Some maybe majority of blame falls on Mozilla, they let it stagnate and focus on cosmetic changes in last few years instead of focusing on improving core technology.

jitl•31m ago
Many vendors look at the userAgent. I wouldn't be surprised if Microsoft Teams org doesn't have some soft incentives pushing Edge and if not edge Chromium-based browsers.

Then again, there are definitely some Firefox behaviors that differ from the WebKit-derived engines (webkit, blink, etc); for a few years Notion editor had very different UX in Firefox for this reason. They eventually fixed it though! Firefox's profiler is also excellent, I always analyze my Chrome profiles in https://profiler.firefox.com/ when I'm optimizing CPU use.

cranberryturkey•56m ago
Does it support PWAs?
jitl•14m ago
From the website

> Install any web apps and use them as standalone desktop apps without duplicating Chromium.

piskov•55m ago
> There are currently 2 of us

Nope.
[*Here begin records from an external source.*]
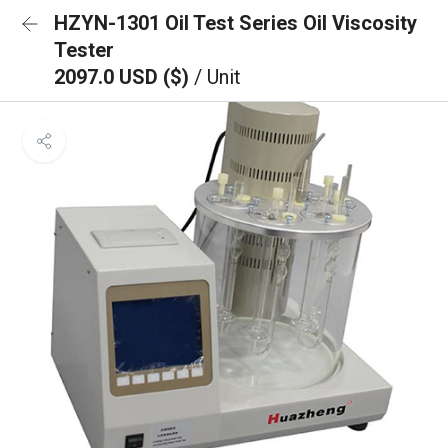
HZYN-1301 Oil Test Series Oil Viscosity
Tester
2097.0 USD ($)
/ Unit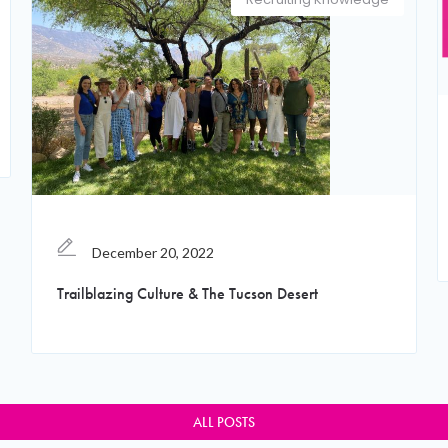
December 20, 2022
Trailblazing Culture & The Tucson Desert
ALL POSTS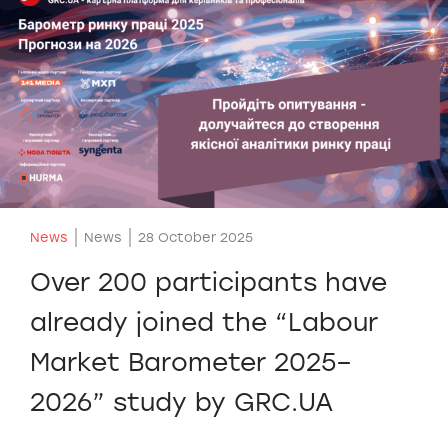
News
News
28 October 2025
Over 200 participants have
already joined the “Labour
Market Barometer 2025–
2026” study by GRC.UA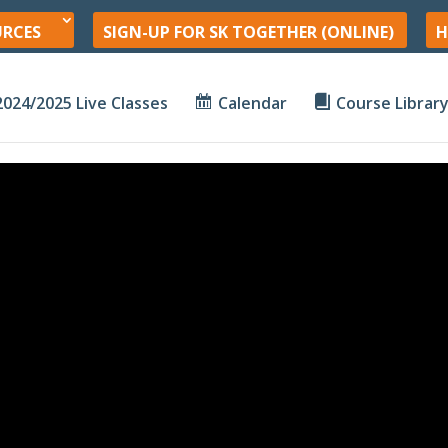
URCES
SIGN-UP FOR SK TOGETHER (ONLINE)
H
2024/2025 Live Classes
Calendar
Course Librar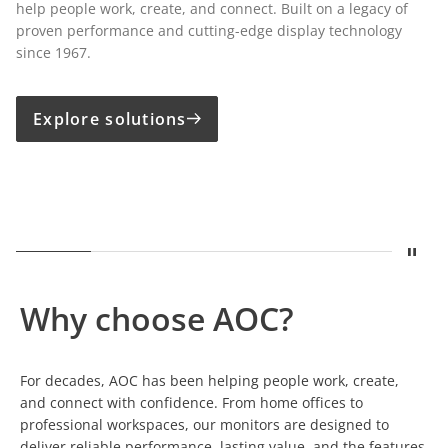
help people work, create, and connect. Built on a legacy of
proven performance and cutting-edge display technology
since 1967.
Explore solutions
Stop
Show
A legacy built on displays
Show
Built for Growing Business
Show
Precision for Creative Pro
Show
One Cable. Comp
Show
Susta
Why choose AOC?
For decades, AOC has been helping people work, create,
and connect with confidence. From home offices to
professional workspaces, our monitors are designed to
deliver reliable performance, lasting value, and the features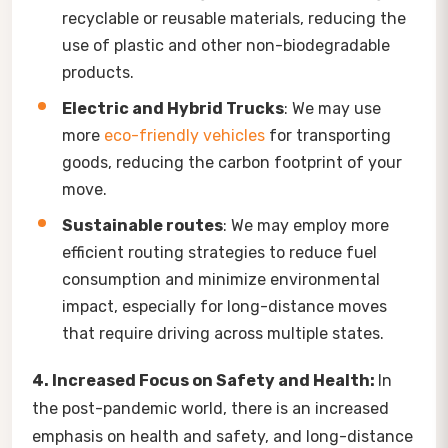
recyclable or reusable materials, reducing the
use of plastic and other non-biodegradable
products.
Electric and Hybrid Trucks
: We may use
more
eco-friendly vehicles
for transporting
goods, reducing the carbon footprint of your
move.
Sustainable routes
: We may employ more
efficient routing strategies to reduce fuel
consumption and minimize environmental
impact, especially for long-distance moves
that require driving across multiple states.
4. Increased Focus on Safety and Health:
In
the post-pandemic world, there is an increased
emphasis on health and safety, and long-distance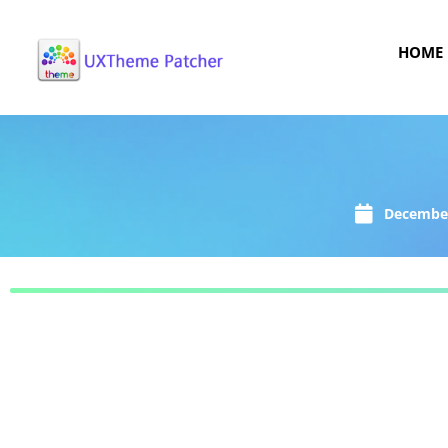
HOME
December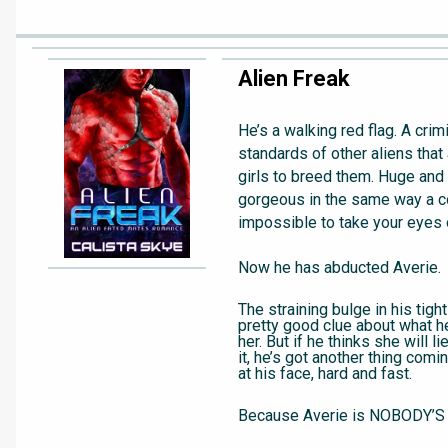
Alien Freak
He’s a walking red flag. A crim
standards of other aliens that
girls to breed them. Huge and 
gorgeous in the same way a co
impossible to take your eyes 
Now he has abducted Averie.
The straining bulge in his tigh
pretty good clue about what he
her. But if he thinks she will 
it, he’s got another thing comi
at his face, hard and fast.
Because Averie is NOBODY’S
No. Thank you.

Props for featuring Kagi though.

denkmoon•55m ago
Wow another chromium skin, how exciting.
lunarcave•53m ago
In the "choose a default search engine" page, it has a slightly amusing summary for each.

> Google

> Your personal data fuels its monopoly. Market-dominant due to anti-competitive and anti-consumer practices.

> Qwant

> Based in Europe. Uses Bing results. Sends tracking data to Microsoft.

> DuckDuckGo

> Privacy-focused. Relies on Bing results but never tracks or profiles you.

> Ecosia

> May plant trees for clicking ads. Relies on Bing and Google. Sends tracking data to Microsoft and Google.

> Microsoft Bing

> Collects extensive personal data. Privacy controls are buried and limited. Subjectively overwhelming UI.

> Kagi

> Privacy-focused. Customizable results without ads or tracking. Requires a paid account.

xnx•39m ago
Make an Android version that supports extensions (preferably MV2) like the now abandoned Kiwi Browser did and I'll be very interested.
gosub100•38m ago
What is the primary difficulty in developing a web browser?

- breadth of the http/css/js standard? - inefficient implementations - requires too many resources?

Why has the market converged on two major players and most independent attempts fall short?

jitl•26m ago
This is neat, and reminds me of Kagi's browser Orion, since their hero image features Kagi search.

Orion is WebKit based, so it uses less battery and feels faster to me compared to Chromium browsers, yet it largely supports Chrome extensions via a compatibility layer; like Helium uBlock Origin is included by default. It also has vertical tabs which is essential for me, and open-url routing between profiles.

However, I tried it in January 2025 and gave up on using it after a few weeks of sporadic bugs. I didn't lose data or anything but some actions in the UI didn't produce any result, or they produced a confusing unintended result. I hope they get better - I will probably give it another go in a few months, especially since Arc (my current browser) is now owned by Atlassian.

https://kagi.com/orion/

Anyways, great to see a Chromium browser improving on the privacy of ungoogled-chromium.